In 2013, Aaron Schoenke met Power Ranger franchise star Jason David Frank when they collaborated on the former's YouTube webseries Super Power Beat Down. Over the next few years, Frank and Schoenke started early discussions for a new project, which would become Legend of the White Dragon.

On July 18, 2019, a Kickstarter campaign was launched, hoping to find production for the film. With a goal of $500,000, Power Rangers actors Johnny Yong Bosch, Jason Faunt, Ciara Hanna, Yoshi Sudarso, and Chrysti Ane had signed on, along with Jason's daughter, Jenna Rae Frank. The campaign ended on August 18, 2019, unsuccessful in reaching its goal.

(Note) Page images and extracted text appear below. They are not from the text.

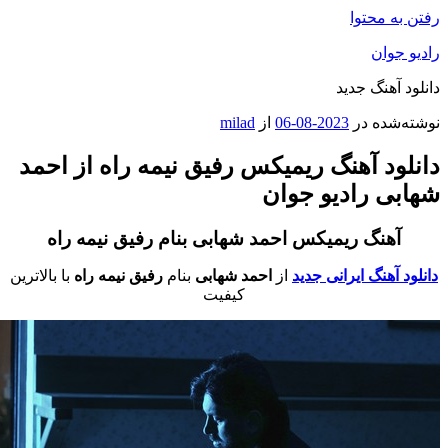
فتن به محتوا
ادیو جوان
انلود آهنگ جدید
وشته‌شده در
2023-08-06
از
milad
انلود آهنگ ریمیکس رفیق نیمه راه از احمد
هابی رادیو جوان
آهنگ ریمیکس احمد شهابی بنام رفیق نیمه راه
دانلود آهنگ ایرانی جدید
از
احمد شهابی
بنام
رفیق نیمه راه
با بالاترین
کیفیت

A second campaign began on March 20, 2020, and lasted for 60 days, this time with a budget for a $100,000 mini-series, but offered a new stretch goal of $500,000 for a feature film. The initial goal was met in 11 days, and the campaign ended on May 27, 2020, with $508,578 raised, meeting the goal for a feature film. During the Kickstarter campaign, Catherine Sutherland was announced to be in the film. Due to scheduling conflicts, Bosch left the project, while Sudarso and Ane left the project for unknown reasons.

Near the end of the campaign, the main cast was announced with Faunt, Hanna, and Rae Frank remaining from the original cast, joined by Rachele Brooke Smith and Andrew Bachelor. Throughout production, several more cast members were announced, including Mark Dacascos and Michael Madsen. Production began in May 2021 in Los Angeles, lasting for 42 days. In December 2021, David Ramsey and Cerina Vincent were announced as cast members in the film, with the latter serving as Sutherland's replacement.

In July 2023, the production was granted a waiver, allowing the cast to participate in additional photography through the 2023 SAG-AFTRA strike.

In March 2025, executive producer Chris Jay announced that the film is "picture-locked" and undergoing color-correcting and sound mixing, hoping to present the film to distributors within a "couple months." In July 2025, their official Twitter account stated that the movie was complete and in the hands of their distribution agent.

==Release==
Legend of the White Dragon was originally scheduled to be released in theaters 2020, but it was delayed due to the COVID-19 pandemic. In March 2023, the film's new release date was set on September 4, 2023. However, in July the film was delayed to the first quarter of 2024. The film was then scheduled to be released in limited theaters on September 4, 2024, but ended up missing that date for unknown reasons. On March 28, 2026, the film received a release date for August 28 of that year with Well Go USA Entertainment serving as its distributor.

==Reception==
On Rotten Tomatoes, the film has a critical 8% score based on 12 reviews.